The role of IQOS risk perceptions on cigarette smoking behaviours: results from a prospective pilot study

Teresa DeAtley 1, Matthew D Stone 1, Andrew A Strasser 1, Janet Audrain-McGovern 1
PMCID: PMC10394684  NIHMSID: NIHMS1871790  PMID: 36002165

Abstract

Background

IQOS is a heated tobacco product marketed as an alternative to combustible cigarette smoking. Little is known about cigarette smokers’ IQOS health risk perceptions and if these risk perceptions impact IQOS use and cigarette smoking behaviour.

Methods

Adult, daily, non-treatment-seeking cigarette smokers (n=27), naïve to IQOS, were recruited from Philadelphia, Pennsylvania, USA. Participants were introduced to IQOS and then completed measures of risk perceptions. Participants were given an IQOS 2.4 holder, charger and HeatSticks, and asked to switch completely from cigarettes to IQOS for 14 days. The effects of risk perceptions on changes in IQOS use, cigarettes per day (CPD), the substitution of IQOS for cigarettes and motivation to quit smoking were evaluated.

Results

Over the 14-day switch period, CPD significantly decreased (B=−0.18, 95% CI=−0.26 to –0.09, p<0.0001), IQOS use significantly increased (B=0.02, 95% CI=0.00 to 0.03, p=0.042), as did the percentage IQOS HeatSticks that replaced CPD (B=0.02, 95% CI=0.01 to 0.03, p=0.005). Participants who perceived IQOS as less risky than cigarettes used fewer IQOS HeatSticks per day. A lower percentage of IQOS HeatStick substitution for cigarettes was observed for participants with higher versus lower risk perceptions (B=−0.14, 95% CI=−0.28 to –0.01, p=0.042). Motivation to quit increased from a mean of 5.53 to 6.79 on the contemplation ladder from baseline to day 14 (B=1.26, 95% CI=0.54 to 1.97, p<0.001).

Conclusions

Smokers reduced their smoking rate and increased motivation to quit smoking while using IQOS. IQOS risk perceptions did not directly account for reductions in smoking, although they may contribute indirectly through increased IQOS use.

INTRODUCTION

IQOS, a heated tobacco product, entered the US market in 2019, receiving Food and Drug Administration authorisation to advertise as a reduced exposure tobacco product in July 2020.1 2 While concerns have been raised regarding smokers conflating reduced exposure claims with reduced risk claims,3 4 little research has examined IQOS risk perceptions or risk perceptions relative to cigarette smoking.5 6 Qualitative research noted that participants perceive IQOS as healthier than combustible cigarettes but maintain uncertainty about potential health harms.5 Current and former smokers reported that their perceptions of reduced harm were important in their decision to use IQOS, with most reporting concurrent IQOS and cigarette use.5 IQOS marketing asserts that switching completely from cigarettes to IQOS is necessary to obtain reduced toxicant exposure.7

Novel tobacco products receiving modified exposure or risk marketing authorisation must be carefully evaluated for how smokers perceive the risks associated with their actual use, the impact on cigarette smoking8 and the related policy implications for product adoption and dual-use.

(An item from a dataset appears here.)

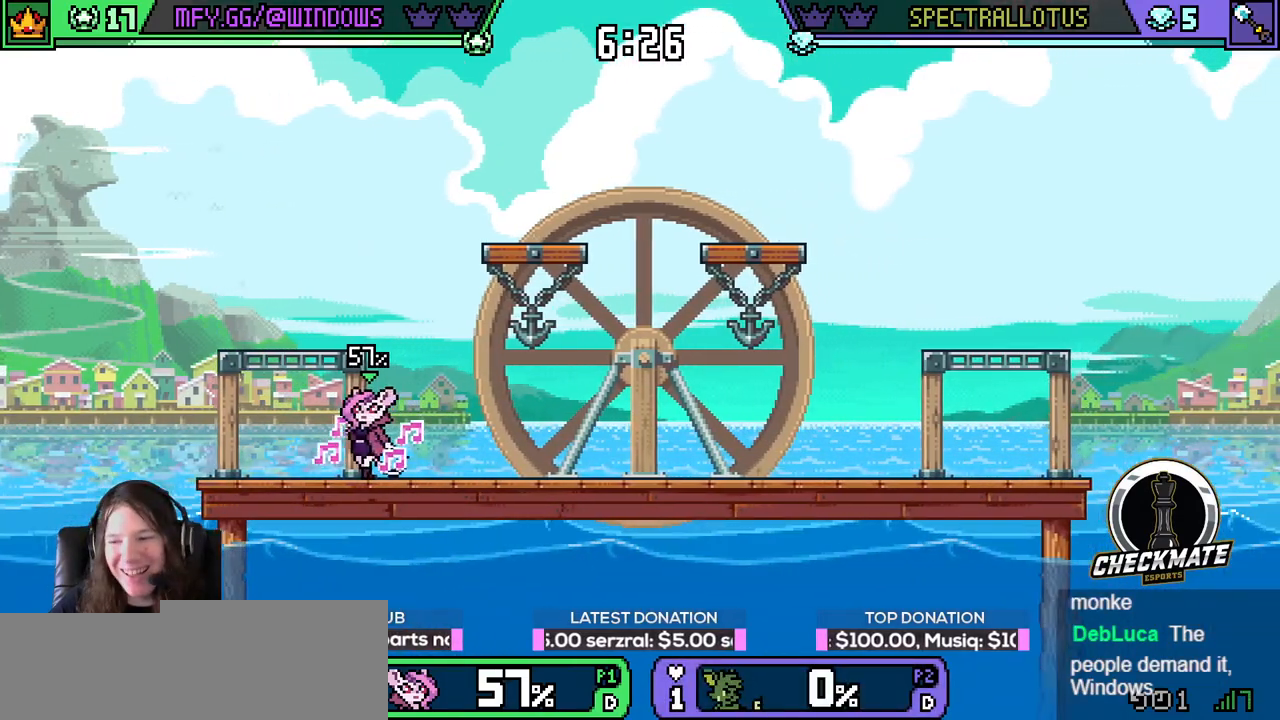
{"keys": [], "events": [[83, "left", "down"], [83, "space", "down"], [267, "left", "up"], [267, "space", "up"], [417, "down", "down"], [467, "down", "up"]]}
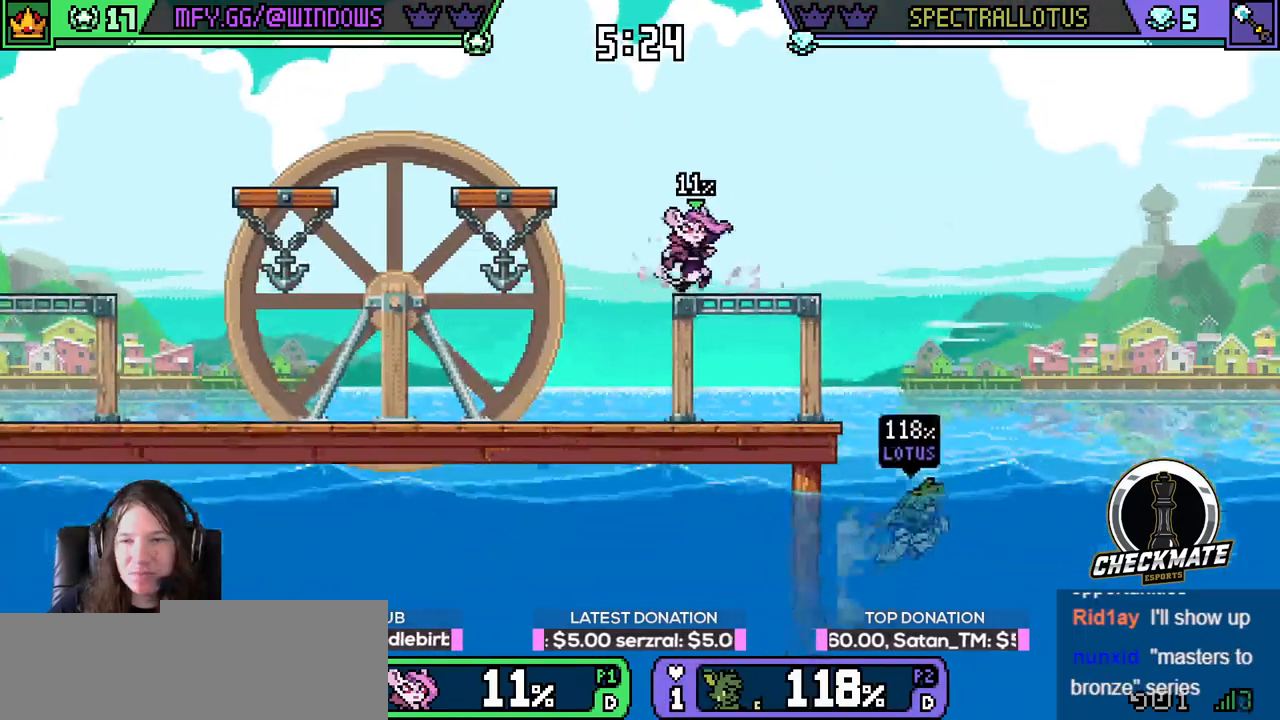
{"keys": ["down", "right"], "events": [[201, "down", "down"], [351, "right", "down"], [384, "e", "down"], [484, "e", "up"]]}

In 2021, the import of IQOS products into the USA was banned by the US International Trade Commission until further litigation between Philip Morris International and British American Tobacco is resolved.9 This prospective pilot study, conducted prior to the ban, examined whether IQOS risk perceptions influence IQOS use, the substitution of IQOS for cigarettes and motivation to quit smoking.

METHODS

Participant eligibility

Cigarette smokers were eligible to participate in the study if they smoked >5 cigarettes per day, were 18–65 years old, were interested in quitting within the next 6 months but not the next 30 days and had no prior exposure to IQOS. Smokers were ineligible to participate if they currently used other forms of nicotine, were currently being treated for an unstable medical or psychiatric condition (eg, cancer, recent heart attack or psychoses), were pregnant or nursing, or screened positive for an illicit substance.

Study design

This within-subjects longitudinal pilot study of the effects of IQOS use on cigarette smoking behaviours was conducted between September 2020 and July 2021. Participants were recruited from Philadelphia, Pennsylvania, USA, using print, traditional and social media advertisements. Participants were given safety information and detailed instructions on using and cleaning the IQOS device on two separate occasions before use. The consent form described the study, provided detail on IQOS use and instructions on safe use, and indicated that participants would be asked to switch completely from cigarettes to IQOS during the study. The consent form stated if participants did not switch completely from cigarettes to IQOS, their risks from smoking would remain the same.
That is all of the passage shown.